I keep on saying picture, for this isn't a proper painting. It's oil, tempera and pastel on cardboard. I don't know why Munch chose such an impermanent base for something so obviously important. It might easily not have survived the last 130 years or so. But it has. And throughout that time it has been celebrated as a masterly work, even though the meaning of this picture has remained a matter for debate. 

So there I was, one week ago, at five o'clock on a Thursday afternoon on the pier at Yarmouth on the Isle of Wight, the sun having set, and just the afterglow left. I was watching the ferry to Lymington leave. I was booked on the next boat, at seven o'clock, and was killing time. In a short while I'd be looking for an early-evening meal, but for now I was taking photos in the semi-darkness with Lili. The lights on the water, the lit-up ferry boat, the brooding sky, and the tail end of the sunset, all made for a good picture.  


I'd discovered that Lili - my Leica X-U - was a very good camera for dim interiors and after-dark walkabouts.

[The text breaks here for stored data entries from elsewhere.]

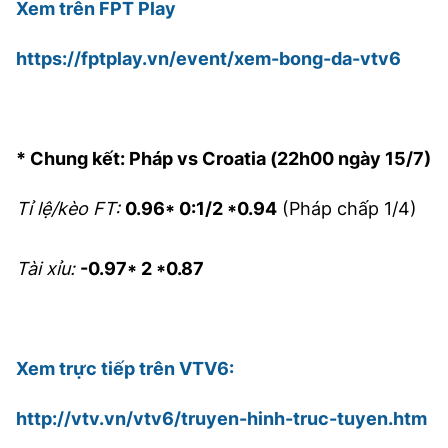
Xem trên FPT Play
https://fptplay.vn/event/xem-bong-da-vtv6
* Chung kết: Pháp vs Croatia (22h00 ngày 15/7)
Tỉ lệ/kèo FT:
0.96* 0:1/2 *0.94
(Pháp chấp 1/4)
Tài xỉu:
-0.97* 2 *0.87
Xem trực tiếp trên VTV6:
http://vtv.vn/vtv6/truyen-hinh-truc-tuyen.htm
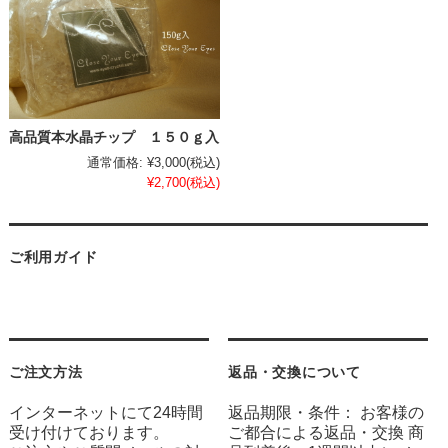
高品質本水晶チップ １５０ｇ入
通常価格:
¥3,000
(税込)
¥2,700
(税込)
ご利用ガイド
ご注文方法
返品・交換について
インターネットにて24時間
返品期限・条件： お客様の
受け付けております。
ご都合による返品・交換 商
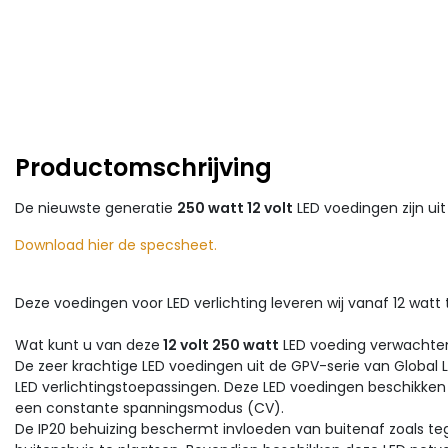
Productomschrijving
De nieuwste generatie
250 watt 12 volt
LED voedingen zijn uit
Download hier de specsheet.
Deze voedingen voor LED verlichting leveren wij vanaf 12 watt to
Wat kunt u van deze
12 volt 250 watt
LED voeding verwachte
De zeer krachtige LED voedingen uit de GPV-serie van Global L
LED verlichtingstoepassingen. Deze LED voedingen beschikke
een constante spanningsmodus (CV).
De IP20 behuizing beschermt invloeden van buitenaf zoals teg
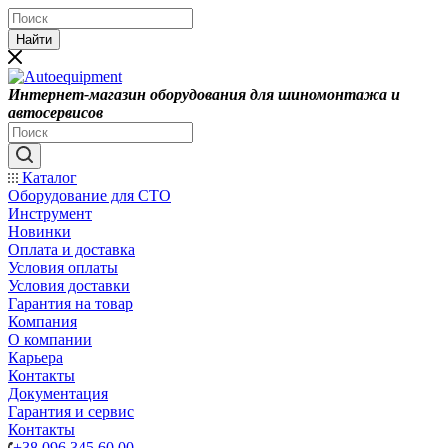
Найти
Интернет-магазин оборудования для шиномонтажа и
автосервисов
Каталог
Оборудование для СТО
Инструмент
Новинки
Оплата и доставка
Условия оплаты
Условия доставки
Гарантия на товар
Компания
О компании
Карьера
Контакты
Документация
Гарантия и сервис
Контакты
+38 096 345 60 00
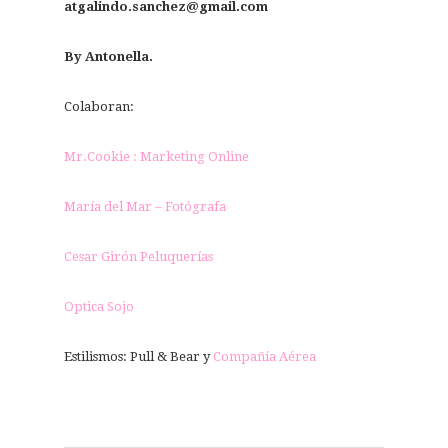
atgalindo.sanchez@gmail.com
By Antonella.
Colaboran:
Mr.Cookie : Marketing Online
María del Mar – Fotógrafa
Cesar Girón Peluquerías
Optica Sojo
Estilismos: Pull & Bear y
Compañía Aérea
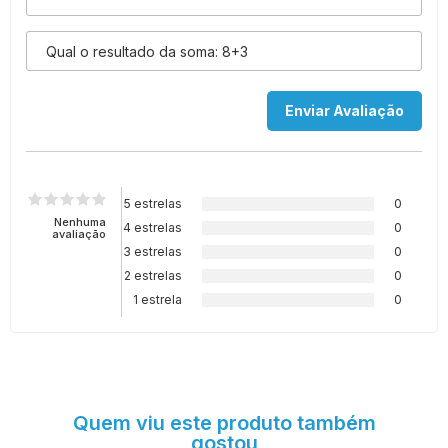
5 estrelas
0
Nenhuma
4 estrelas
0
avaliação
3 estrelas
0
2 estrelas
0
1 estrela
0
Quem viu este produto também
gostou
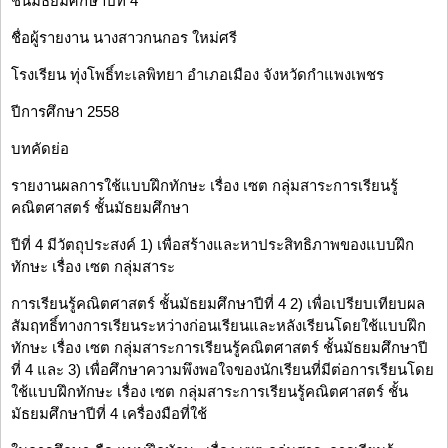
ชั้นมัธยมศึกษาปีที่ 4
ชื่อผู้รายงาน นางสาวกนกอร ใหม่ศรี
โรงเรียน ทุ่งโพธิ์ทะเลพิทยา อำเภอเมือง จังหวัดกำแพงเพชร
ปีการศึกษา 2558
บทคัดย่อ
รายงานผลการใช้แบบฝึกทักษะ เรื่อง เซต กลุ่มสาระการเรียนรู้
คณิตศาสตร์ ชั้นมัธยมศึกษา
ปีที่ 4 มีวัตถุประสงค์ 1) เพื่อสร้างและหาประสิทธิภาพของแบบฝึก
ทักษะ เรื่อง เซต กลุ่มสาระ
การเรียนรู้คณิตศาสตร์ ชั้นมัธยมศึกษาปีที่ 4 2) เพื่อเปรียบเทียบผล
สัมฤทธิ์ทางการเรียนระหว่างก่อนเรียนและหลังเรียนโดยใช้แบบฝึก
ทักษะ เรื่อง เซต กลุ่มสาระการเรียนรู้คณิตศาสตร์ ชั้นมัธยมศึกษาปี
ที่ 4 และ 3) เพื่อศึกษาความพึงพอใจของนักเรียนที่มีต่อการเรียนโดย
ใช้แบบฝึกทักษะ เรื่อง เซต กลุ่มสาระการเรียนรู้คณิตศาสตร์ ชั้น
มัธยมศึกษาปีที่ 4 เครื่องมือที่ใช้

In fact, the best I've ever owned. Later on she took some very good shots of sparsely-lit Yarmouth streets and alleyways, such as these:


But for now I was on the pier. It stretched away from me into the night. There were some lamps, but not enough to make it well-lit. I didn't fancy walking down to the end, where there was a shelter. 


It wasn't eerie, or scary, but the scene nevertheless put me in mind of Munch's The Scream. Hmm...could I do a re-creation? My own version? 


Well, that had definite potential. But I had to do more than just gape, and show off a few fillings and a couple of crowns. What if I put my free hand to my face? (It could only be one hand, as the other was of course holding Lili)


Ah, now much more like it! I still wouldn't claim that my scream and the original are indistinguishable - the bobble-hat is missing from Munch's picture (he missed a trick there) - but I think it passes muster, don't you? 

A pity I couldn't have some menacing figures in my photo, but hey. 

Actually, had I waited, I would have. An elderly lady in a wheelchair, assisted by what I took to be her grown-up son and daughter, had been watching the departure of the ferry from that shelter at the end of the pier, and emerged once the show was over, making their way slowly towards me. While still at a distance, they would have made a nice little posse of out-of-focus secret policemen in the background of my photo. Then again, would I really have had the nerve to turn them into props for my little charade? They might well have guessed what I was trying to do, and become annoyed, and chase me around Yarmouth.  

I might however try another re-staging of a famous painting when opportunity occurs. Which, now?